Ainsi le roi d'Espagne est-il acculé à l'abdication par la convergence de signes négatifs accourant sur sa personne et sur sa fonstion, indissociables dans les temps modernes, les deux corps du roi ayant été fusionné par l'empire médiatique. La charnière de la succession ouvre une fenêtre de tir aux adversaires de la monarchie, ils s'y essaieront, ils s'y essaient déjà ! Leurs motifs sont les billevesées habituelles sur la citoyenneté opposée à la sujétion, le rendre-compte du pouvoir, le coût de la liste civile de la dynastie, etc...

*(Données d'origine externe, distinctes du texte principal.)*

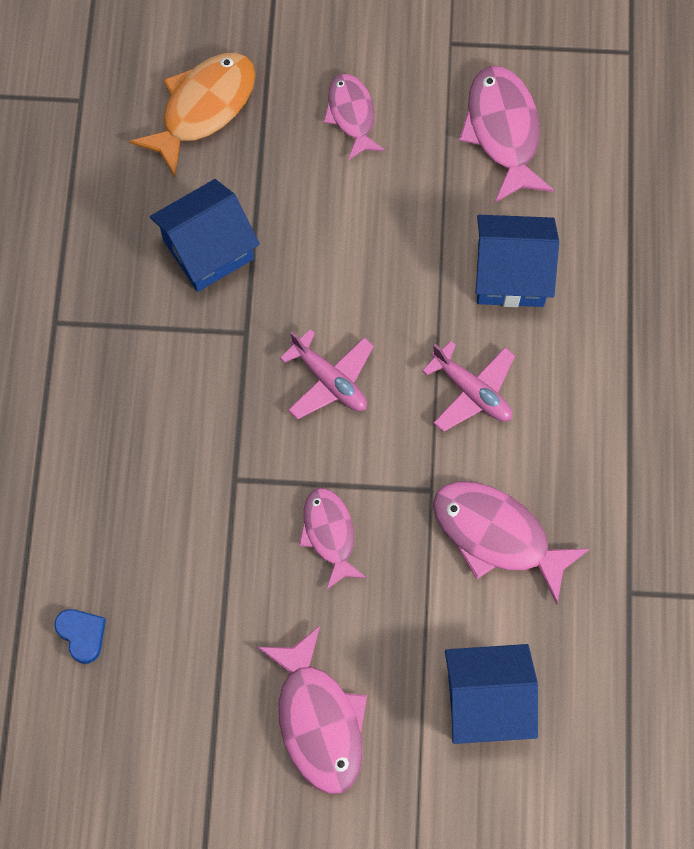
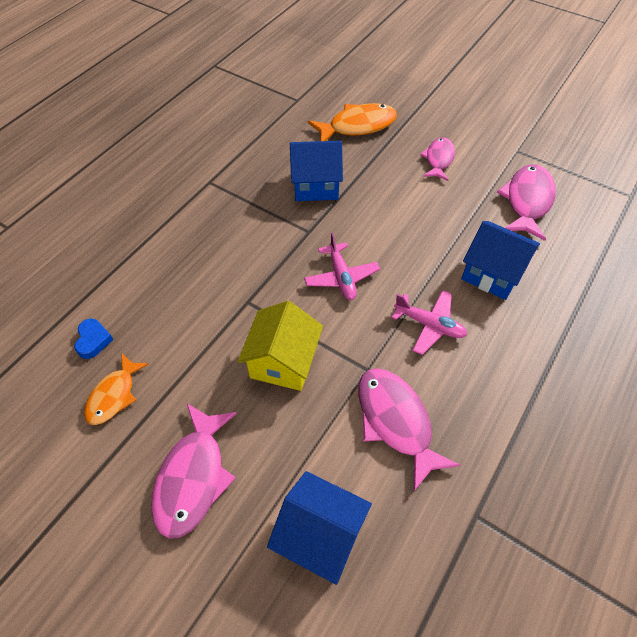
camera: 30 degrees right, 15 degrees down
pink fish [299,488,367,590] -> yellow house [238,301,323,391]
pink plane [422,341,515,432] -> pink plane turned 45 degrees counterclockwise [391,290,467,355]
none -> orange fish [84,353,149,425]

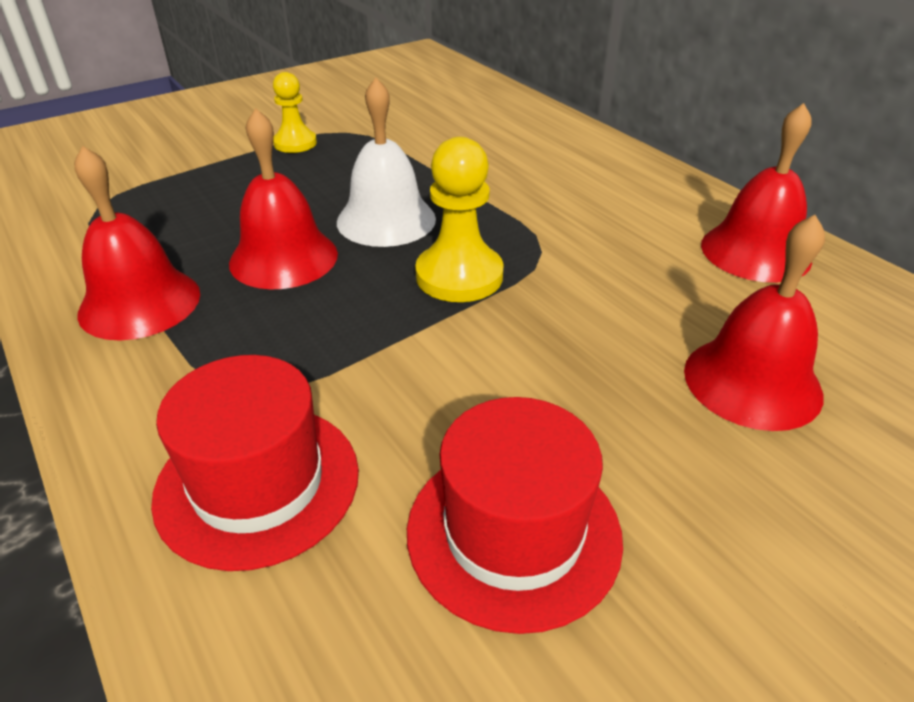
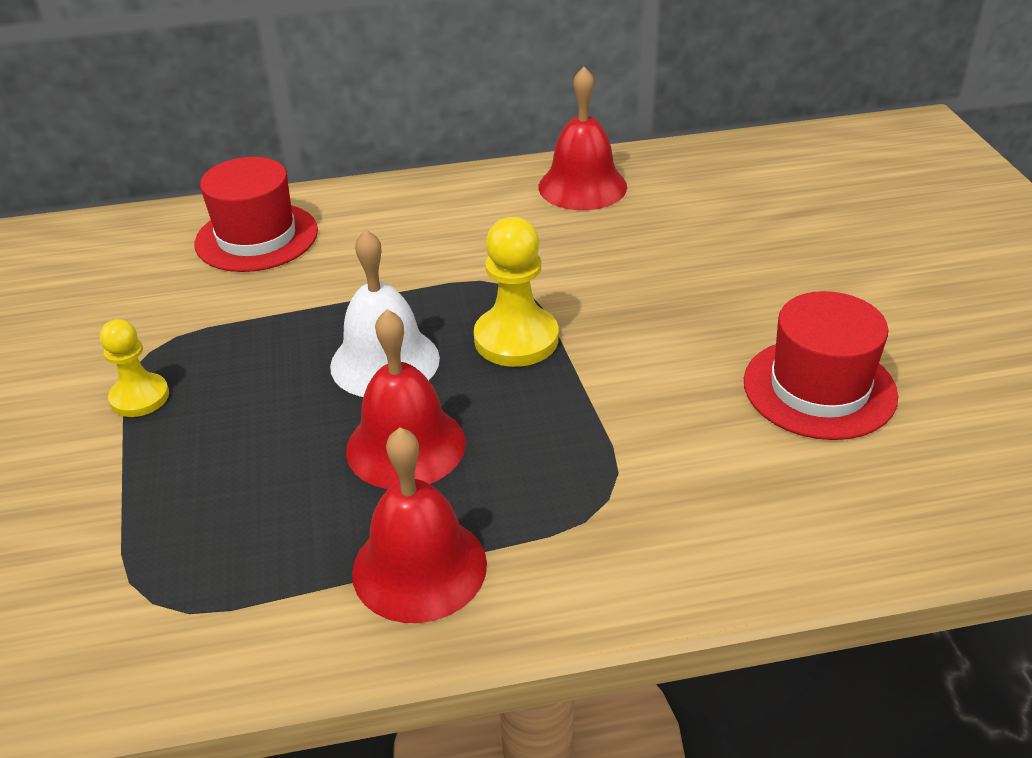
camera: 65 degrees left, 0 degrees up
red hat [151,355,359,571] -> red hat moved to [195,157,318,272]
red bell [684,215,825,431] -> none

La fonction "pointe de pyramide" d'un monarque ne les effleure plus. L'incarnation pérenne de la Nation, le commandement en chef des armées, l'arbitre en dernier ressort totalement désintéréssé, sont des notions trop abstraites pour un peuple secoué par la crise comme un prunier par l'orage ; les grands capitaines franquistes sont enterrés, le danger de revenir aux heures les plus sombres de leur histoire fait sourire. Pourtant les chefs politiques actuels sont monarchistes, tant à gauche qu'à droite, mesurant sans doute l'avantage de dépolitiser la clef de voûte et de faire l'économie d'une élection présidentielle dévastatrice chaque 5 ou 6 ans. Mais il est des moments dans l'histoire des peuples où la raison ne suffit plus ; et Juan Carlos a des torts.

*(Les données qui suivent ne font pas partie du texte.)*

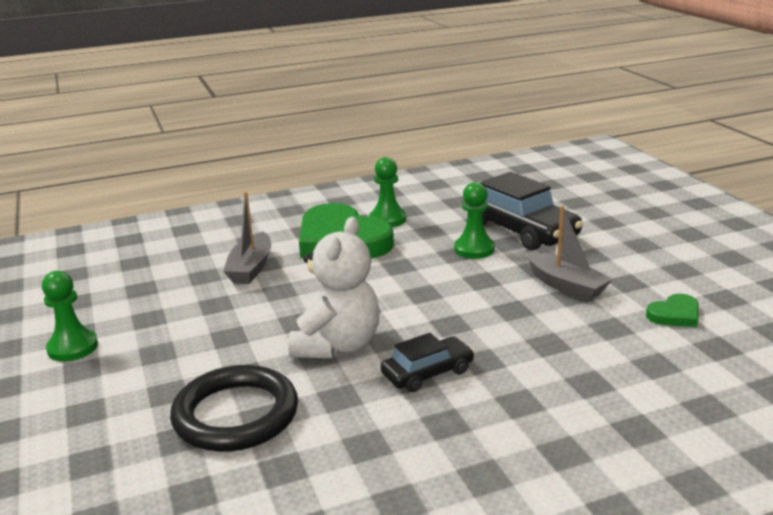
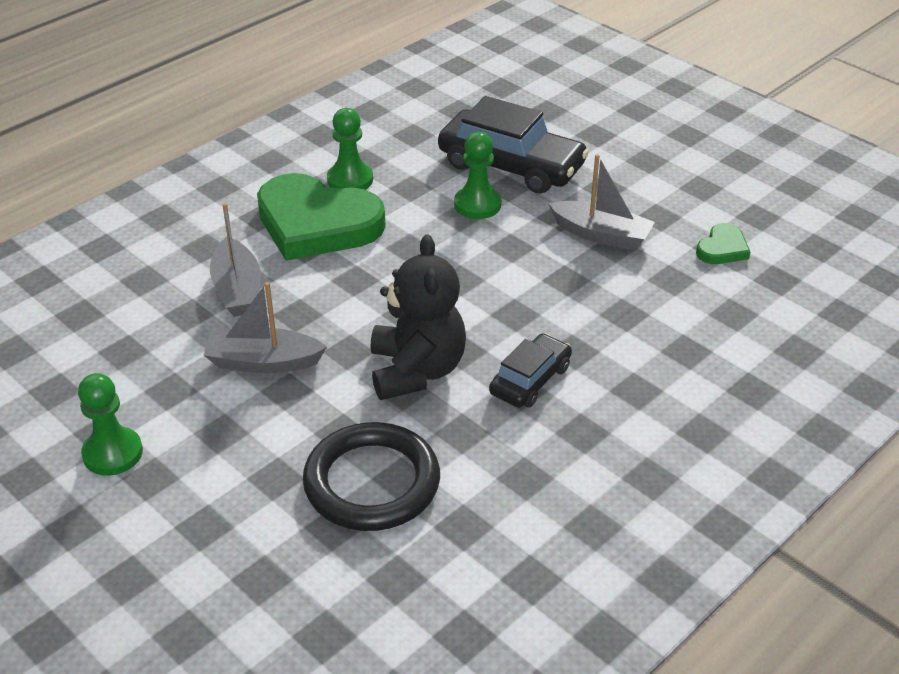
camera: 25 degrees left, 15 degrees up
white teddy bear [288,217,380,358] -> black teddy bear [370,234,466,400]
none -> grey boat [204,282,327,373]

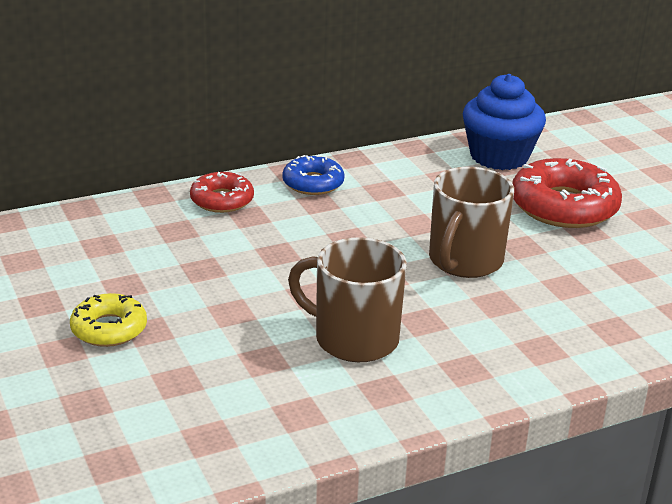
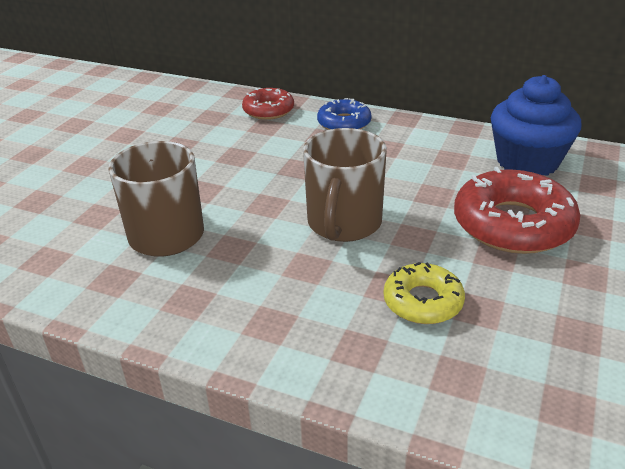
camera: 50 degrees right, 5 degrees up
yellow donut [70,293,147,347] -> yellow donut moved to [384,262,465,324]
brown mug [429,167,514,278] -> brown mug turned 60 degrees counterclockwise [303,128,387,242]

Si les débuts de son règne ont été "adroits" pour réussir la transition entre une monarchie absolue franquiste héritée de son père politique et une monarchie parlementaire du style de celle de Westminster, le roi, d'un tempérament sportif pour ne pas dire léger, s'est installé ensuite dans les avantages du poste en oubliant la réflexion de son ancêtre Ferdinand VII qui mettait au défi quiconque de gouverner un royaume de douze millons de rois ! Si les vacances nautiques aux Baléares, la résidence protégée en forêt au palais de la Zarzuela, les soupers publics avec Corrina et quelques couacs moins drôles comme d'abattre un ours russe ivre de vodka à bout touchant, restaient "acceptables" dans une Espagne en pleine euphorie du PIB facile, ce n'est plus pareil dans un pays qui souffre. L'éléphant du Botswana, les soupçons de comptes en Suisse hérités de Don Juan et d'autres peccadilles que je tairai deviennent insupportables.

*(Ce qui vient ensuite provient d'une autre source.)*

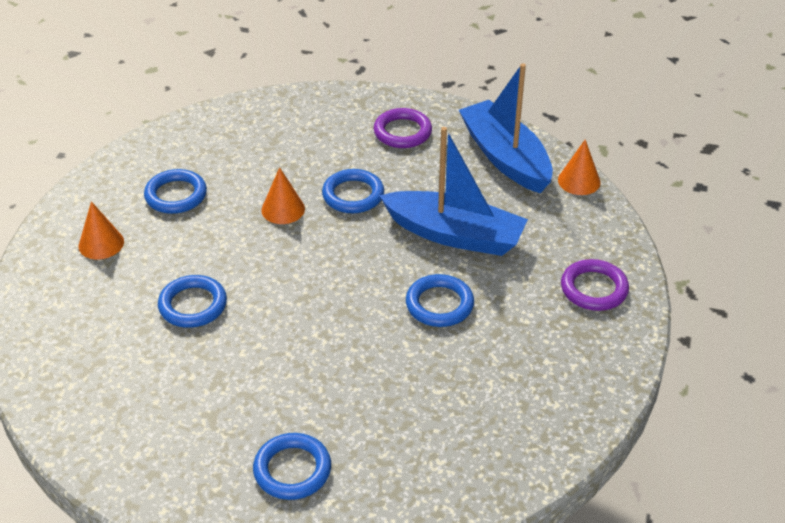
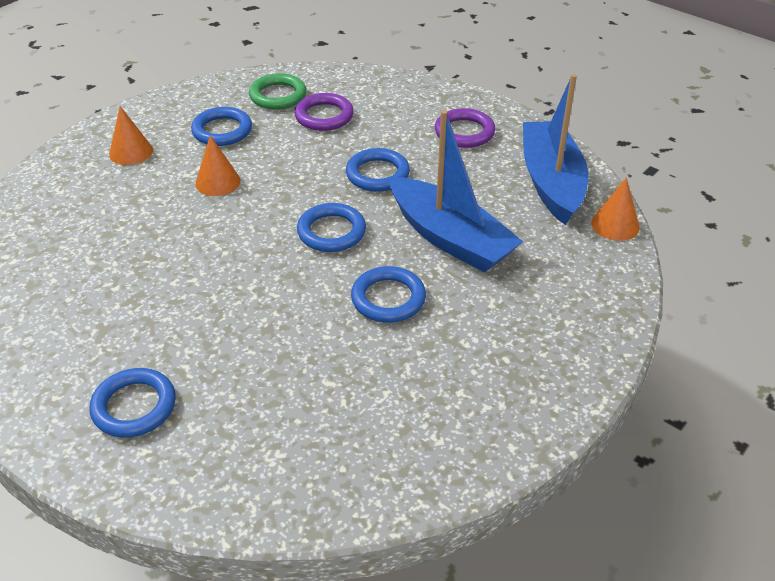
camera: 25 degrees right, 0 degrees up
blue ring [158,275,227,328] -> blue ring moved to [297,203,366,252]
orange cone [261,167,305,224] -> orange cone moved to [195,135,241,196]
purple ring [561,259,629,311] -> purple ring moved to [294,93,354,131]
none -> green ring [249,73,306,110]

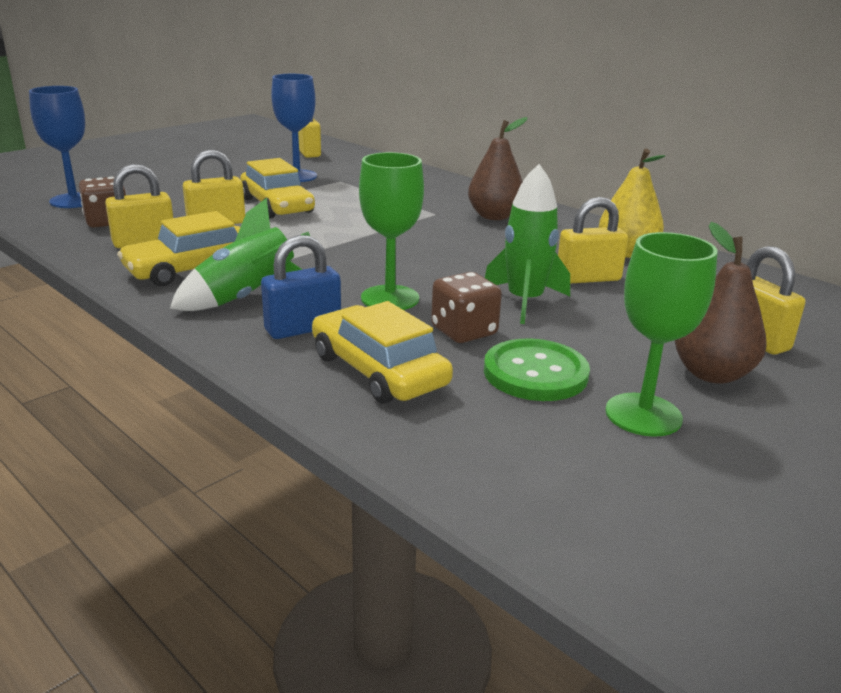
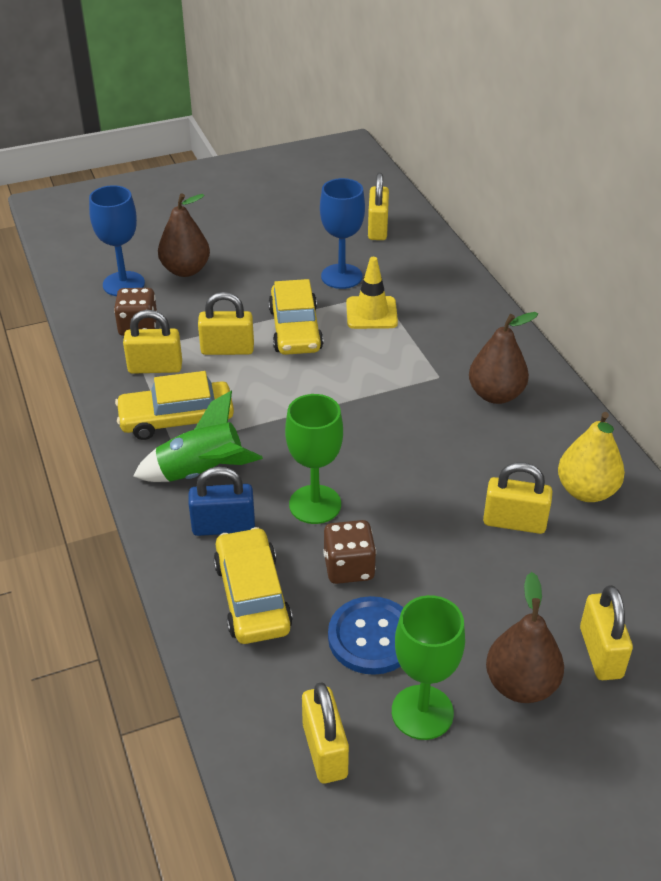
camera: 25 degrees right, 15 degrees up
green button [484,338,590,401] -> blue button [328,596,403,675]
green rocket [485,164,570,324] -> none
none -> brown pear [158,194,210,277]
none -> yellow padlock [302,682,349,783]
none -> yellow traffic cone [346,257,398,329]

Les dynasties, surtout en pays latin, doivent être irréprochables. La dynastie espagnole s'est liquéfiée, d'abord par la dégénérescence physique du titulaire et les attaques précoces de la sénilité, ensuite par les "révélations". L'affaire Urdangarin aurait dû être traitée brutalement et le gendre exilé aux îles Zaffarines. On peut faire une erreur, mais pas dix ! Trop diminué physiquement, il fallait partir et installer Felipe au Palais Royal de Madrid, au milieu de son peuple. Les rois tiennent autant par l'affect qu'ils suscitent que par la constitution qui les protège. Ils sont le recours mental et moral du déshérité, l'invocation du pauvre, l'intention du rachat pour le pécheur, le soleil des âmes simples.
Le meilleur roi moderne serait un moine-chevalier, mais l'hérédité de la fonction s'y oppose. Un roi d'Espagne, savant et productif dans son palais de l'Escorial (comme son alter-ego français au Mont Saint-Michel) n'aurait rien à craindre de l'Histoire. Qu'a produit SM Juan-Carlos Ier pour étayer la monarchie, quelle vision du monde a-t-il communiqué au monde ? Qu'a-t-il inventé ? Le temps des rois faibles ou distraits compensés par des ascendants et des successeurs plus capables est révolu. Ils doivent tous être bons, le peuple ne juge plus sur la moyenne ! Celui qui s'en va a montré une adresse politique exceptionnelle et un pugnacité surprenante dans les premières années de son règne. La constitution de 1978 une fois consolidée, le roi s'est abandonné à lui-même.
L'Espagne peut très bien se retrouver en République à la Noël. Dès le printemps suivant les Espagnols sauront ce qu'ils ont perdu. Pour le moment, ils ne le voient pas. Ils se passionnent pour le zapping.
Le silence de Royal-Artillerie est rompu à l'occasion de cette catastrophe annoncée pour la maison de Bourbon.